Case Title
C.C., C.E. & S.T. – Bangalore (Adjudication) Etc. v. M/s. Northern Operating Systems Pvt. Ltd. [Civil Appeal No. 2289-2293 of 2021]
Orders Passed
The Supreme Court of India has held that service tax is payable on the secondment of employees to India from overseas companies where the Indian company has had the benefit of expert services for the period of the secondment.
Facts of the Case
In this case, the respondent, i.e., Northern Operating Systems Pvt. Ltd. (Assessee), had contracted with its overseas group entities for rendering back-office support and information technology support services. Under the contract, the overseas entity was required to second its employees (Seconded Employees) to the Assessee as per the Assessee’s requests. The Seconded Employees were required to act under the directions and control of the Assessee.
However, the salary, bonus/incentives, social security and welfare benefits of the Seconded Employees were paid to them by the overseas group entity. Such expenses were subsequently reimbursed by the Assessee to its overseas entity. The liability to pay service tax on such reimbursements by the Assessee was in question before the Supreme Court (SC).
The assessee contended that the secondment agreement has the effect of placing overseas employees under its control. It was emphasized that the real nature of the relationship between the Assessee and seconded employees is employer-employee and accordingly outside the purview of the service tax regime.
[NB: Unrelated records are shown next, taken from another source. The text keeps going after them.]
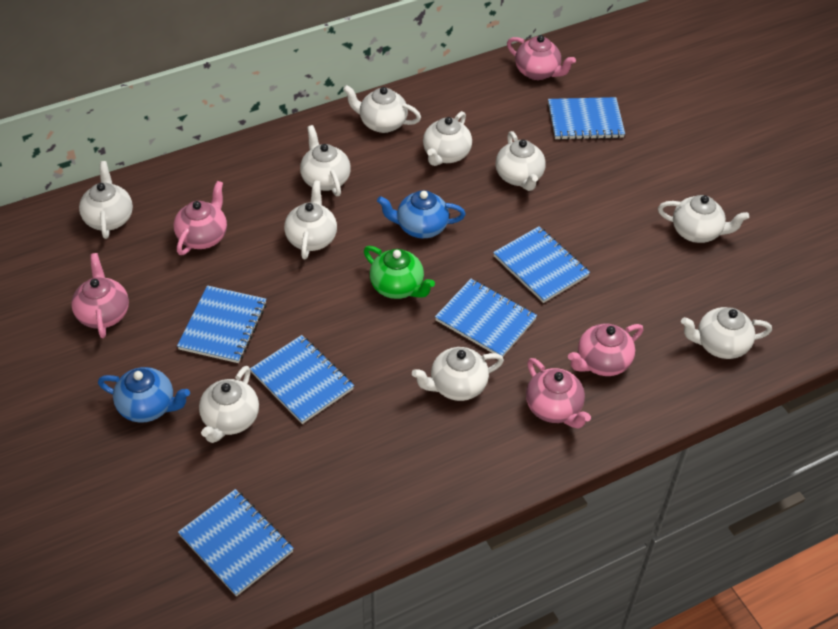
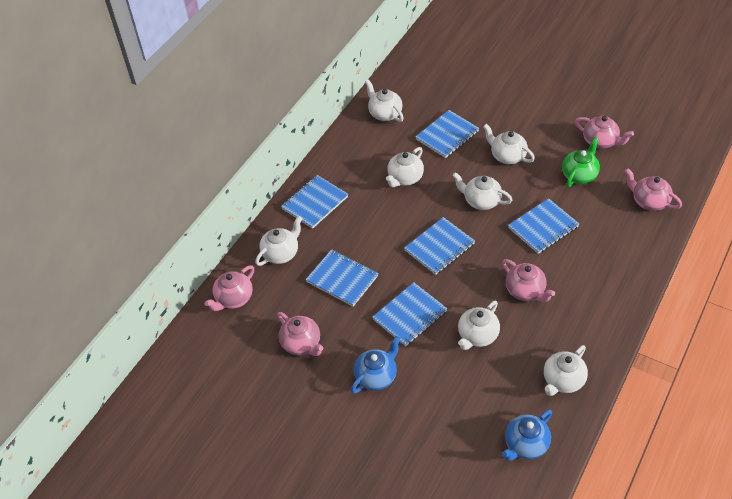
white teapot: [79,161,133,239] [199,366,259,443] [284,180,337,259] [300,125,351,196] [343,85,421,133] [412,347,504,401] [423,111,472,166] [495,131,546,191] [658,195,749,243] [681,307,772,359] = 10 -> [255,216,302,266] [365,79,404,122] [386,147,424,187] [452,172,512,210] [458,301,500,350] [483,124,535,164] [544,345,588,396] = 7

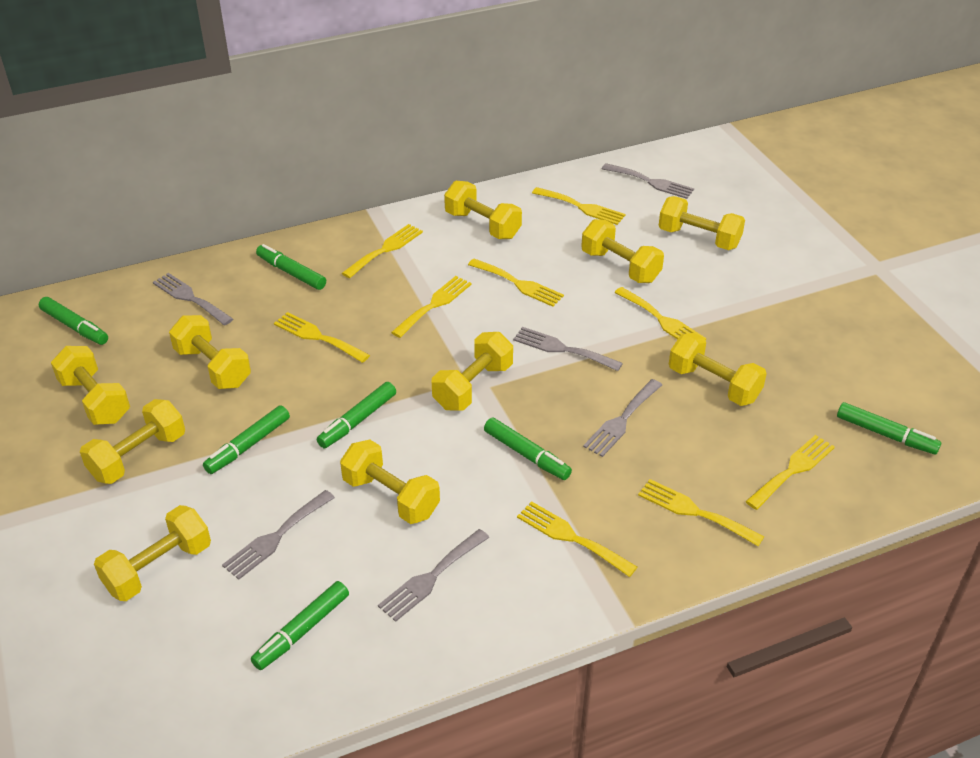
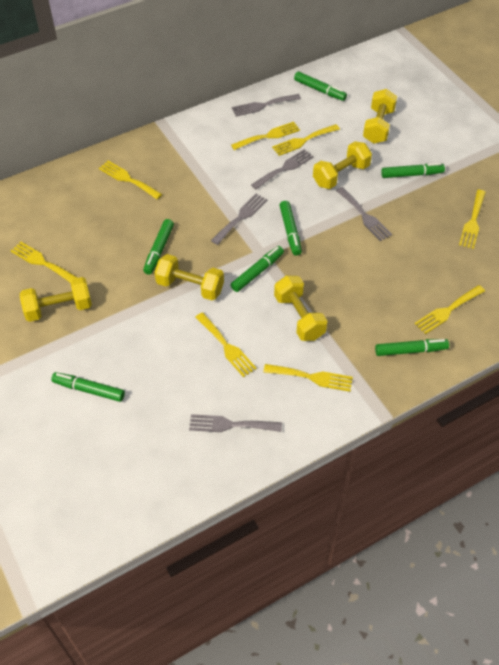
grey fork: [153,273,233,326] [222,490,335,580] [378,529,489,622] [513,327,623,371] [583,379,662,457] [602,163,694,199] = 6 -> [189,414,282,432] [211,194,268,245] [232,94,301,117] [251,149,314,190] [336,187,392,241] = 5
yellow dumbbell: [51,346,130,425] [80,399,185,484] [94,505,211,601] [169,315,251,389] [340,440,440,524] [432,332,513,411] [444,181,522,239] [581,219,664,283] [659,196,745,250] [669,333,767,406] = 10 -> [20,277,92,322] [154,254,224,300] [274,275,327,341] [313,141,372,189] [363,89,397,144] = 5
yellow fork: [274,312,370,363] [342,224,423,278] [391,276,472,338] [468,259,564,307] [517,501,637,577] [532,187,625,225] [614,287,706,340] [638,479,765,546] [745,435,835,510] = 9 -> [11,242,78,283] [99,160,162,199] [195,312,257,377] [231,122,300,150] [263,364,353,392] [272,124,340,156] [415,285,485,334] [459,190,486,249] = 8

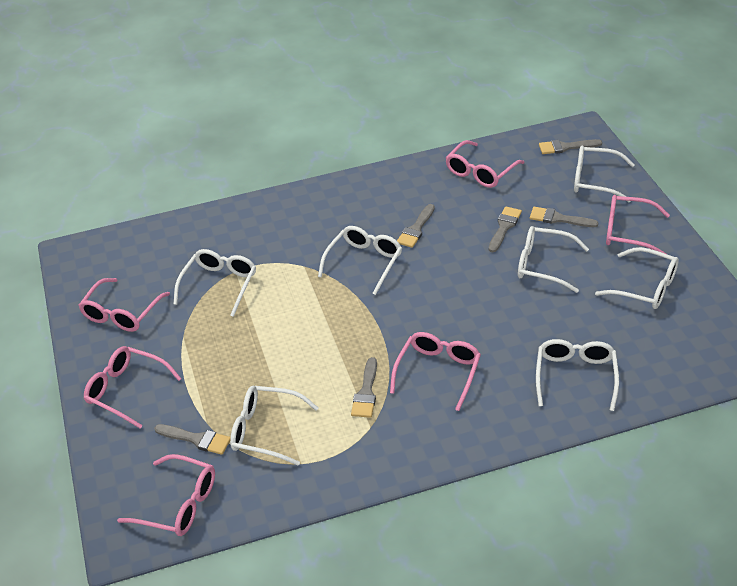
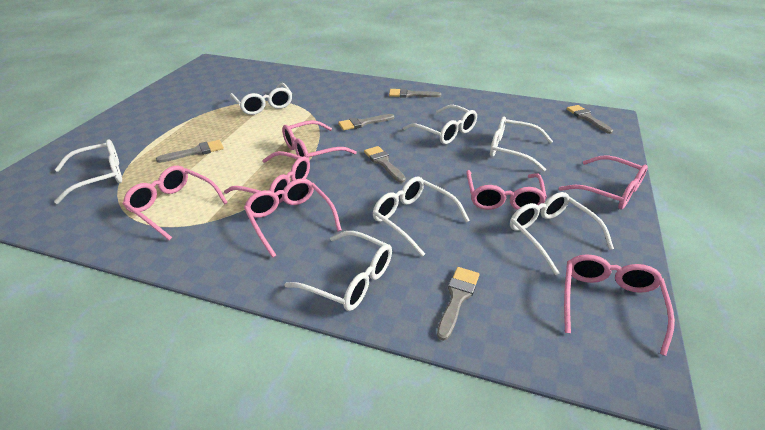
pink glasses: [78,278,170,332] [84,346,182,429] [117,454,215,536] [390,332,481,411] [446,140,525,188] [606,195,670,254] = 6 -> [123,166,228,240] [224,151,310,204] [244,178,342,258] [282,120,357,159] [466,170,547,210] [559,155,648,210] [564,254,675,356] = 7

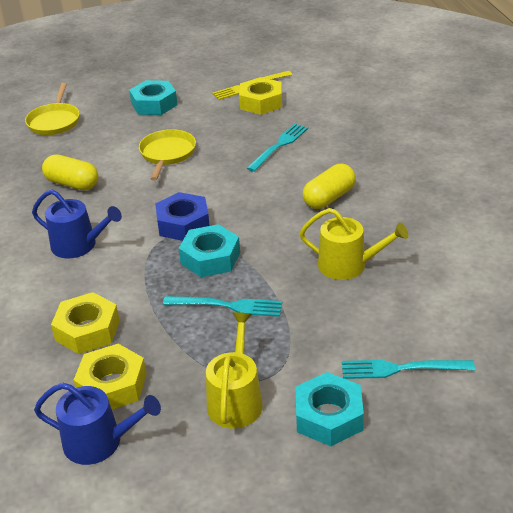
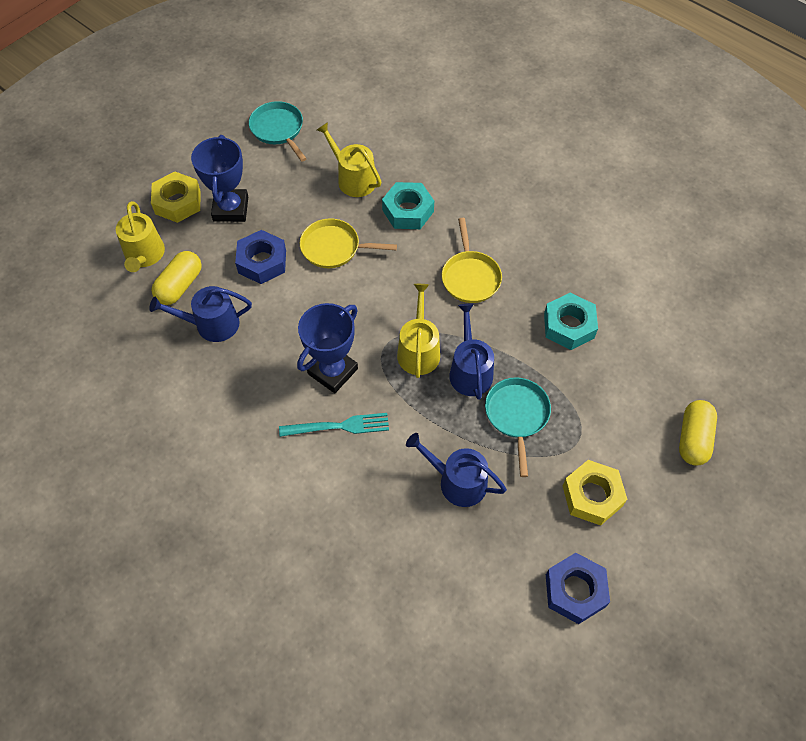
blue nut: [155,192,210,241] = 1 -> [235,230,286,284] [546,553,610,624] = 2
blue trophy: none = 0 -> [191,135,248,222] [297,303,358,393] = 2
blue watering can: [32,189,122,258] [34,383,161,465] = 2 -> [149,286,252,342] [406,433,507,507] [449,304,494,400] = 3
turquoise fork: [163,296,282,317] [247,124,308,172] [342,360,475,379] = 3 -> [279,413,389,437] = 1
turquoise nut: [129,80,178,115] [179,224,240,277] [295,372,364,446] = 3 -> [382,182,434,229] [544,293,598,350] = 2
turquoise pan: none = 0 -> [249,101,307,162] [485,377,551,477] = 2
yellow fork: [212,71,292,100] = 1 -> none = 0
yellow nut: [51,292,120,354] [74,344,147,409] [239,77,282,115] = 3 -> [151,172,201,223] [563,460,627,526] = 2
yellow watering can: [206,312,263,428] [300,208,408,280] = 2 -> [116,201,165,272] [317,122,382,197] [397,284,440,378] = 3

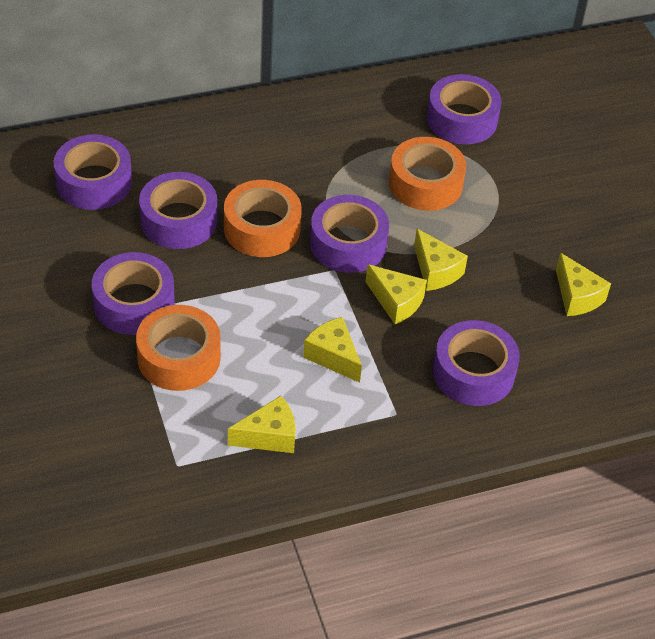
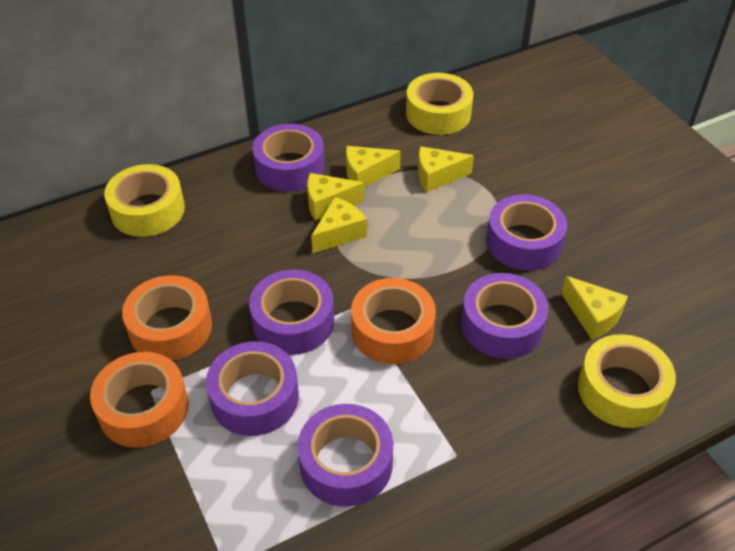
yellow tape: none = 0 -> [104,164,185,237] [406,73,473,135] [578,334,676,428] = 3

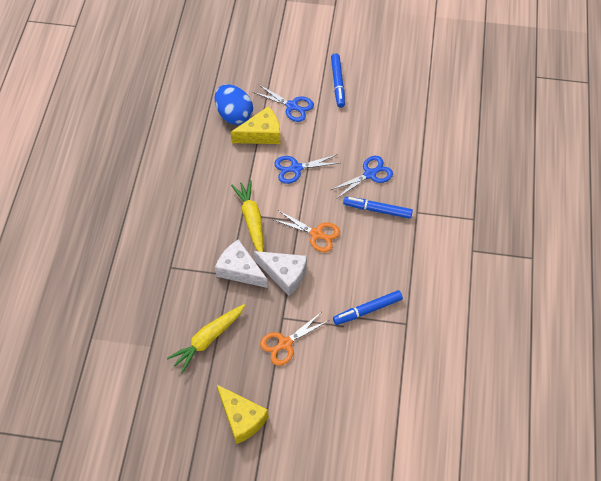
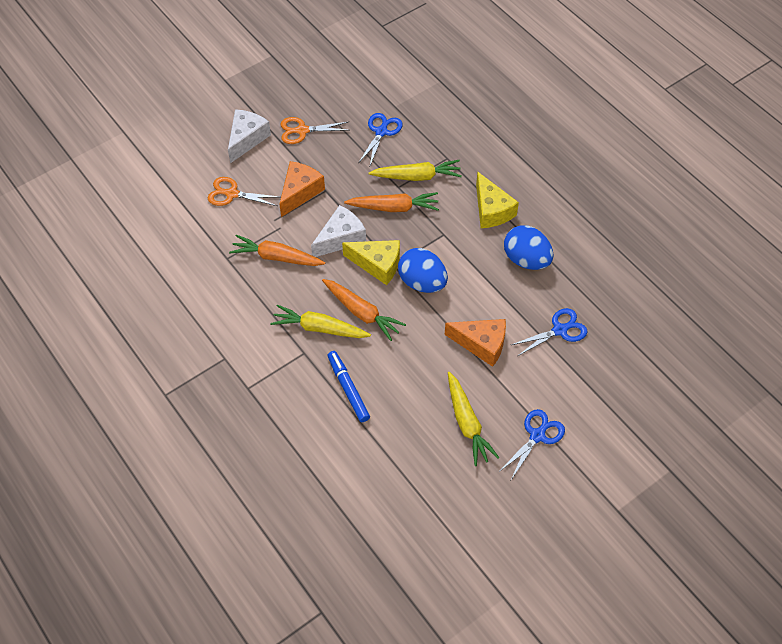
blue egg: [215,85,253,125] = 1 -> [398,248,448,293] [504,225,554,270] = 2
blue marker: [331,53,345,108] [333,290,403,325] [343,197,413,219] = 3 -> [328,351,370,422] = 1
orange carrot: none = 0 -> [229,235,325,266] [322,279,406,341] [344,192,439,212] = 3
orange cheese: none = 0 -> [279,161,325,217] [445,319,506,367] = 2
yellow carrot: [167,304,245,373] [231,180,263,252] = 2 -> [270,305,371,338] [369,160,462,181] [448,372,499,466] = 3

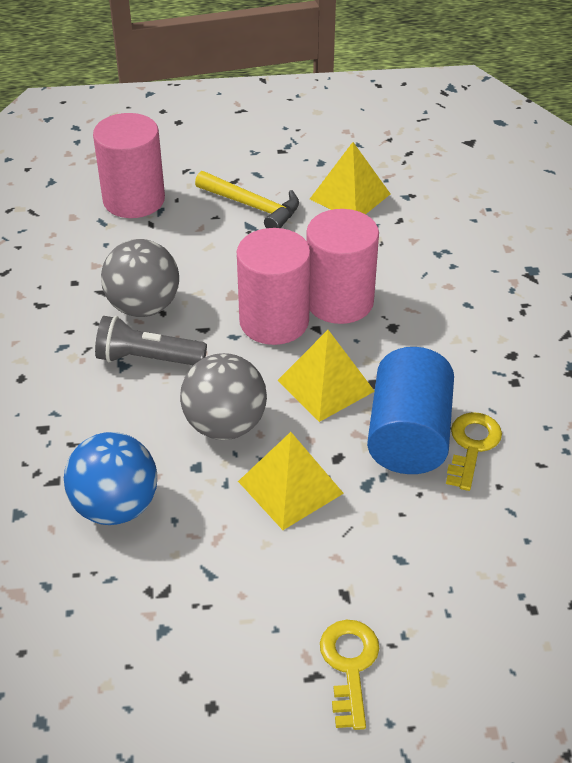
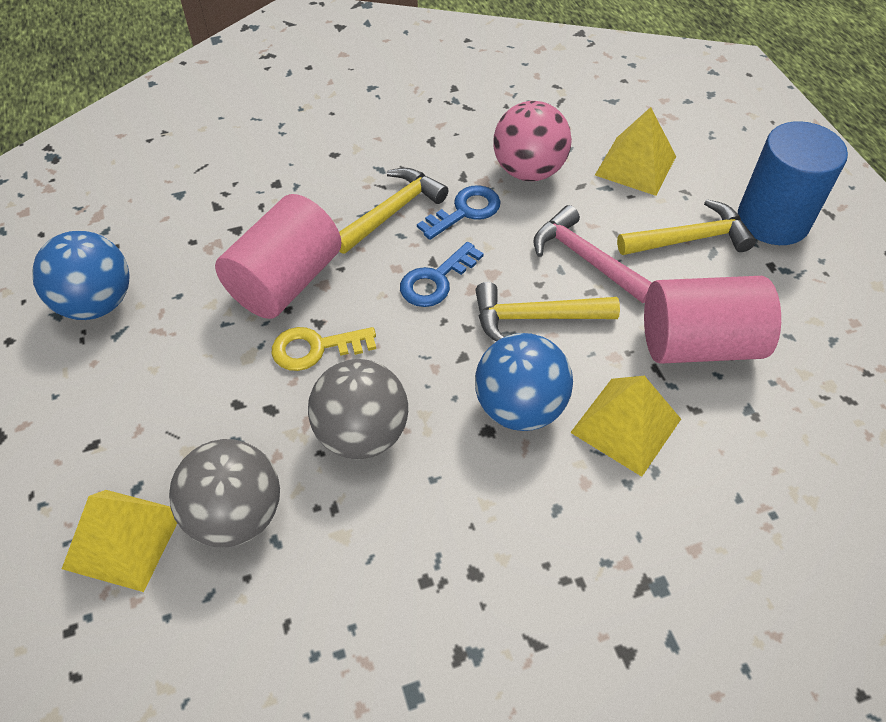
blue ball: [64,432,157,525] = 1 -> [32,231,129,320] [475,333,573,431] = 2
blue key: none = 0 -> [400,242,484,307] [417,185,501,240] = 2
grey flashlight: [95,316,207,365] = 1 -> none = 0
pink ball: none = 0 -> [493,101,572,181] = 1
pink cylinder: [93,113,165,218] [237,228,311,345] [306,209,379,324] = 3 -> [215,194,342,319] [644,276,781,364] = 2
pink hammer: none = 0 -> [533,205,652,303] = 1
yellow hammer: [195,171,299,228] = 1 -> [339,168,448,254] [475,282,620,342] [617,199,756,255] = 3
yellow key: [320,620,379,730] [446,412,502,491] = 2 -> [272,327,376,371] = 1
The Revenue argued that through the combined reading of the agreements on record, the arrangement between Assessee and the overseas group company is of a contract for service (i.e., a contract between the parties was essential for the supply of services by the concerned overseas company to Assessee). Further, the tasks performed by seconded employees were to aid Assessee’s work which was undertaken by it through the service agreement with the overseas group company. Therefore, the mere fact that the temporary control by Assessee over the manner of performance of duties of the employees that were
seconded did not take away or diminish the fact that the real employer was the overseas group company. The control if any, which was with Assessee was for a limited duration. It was not enabled to impose sanctions such as cuts in salary, etc.
Issue before Court
The issue before the SC was whether the secondment of employees by the foreign group companies to the assessee in India be regarded as a supply of manpower?
Conclusion
The SC held that the foreign company has provided manpower supply services to its Indian counterpart and such services are liable to service tax under the reverse charge mechanism. This is because the employees are being seconded by overseas entities for their own business and Remuneration is being paid by foreign companies only. Further, once the contract ends, seconded employees return to the foreign company or await deployment somewhere else. The judgment is highly relevant for the current GST regime and the companies must relook the existing secondment arrangements entered by it with its group companies to either restructure the arrangement or ascertain the probable tax liabilities.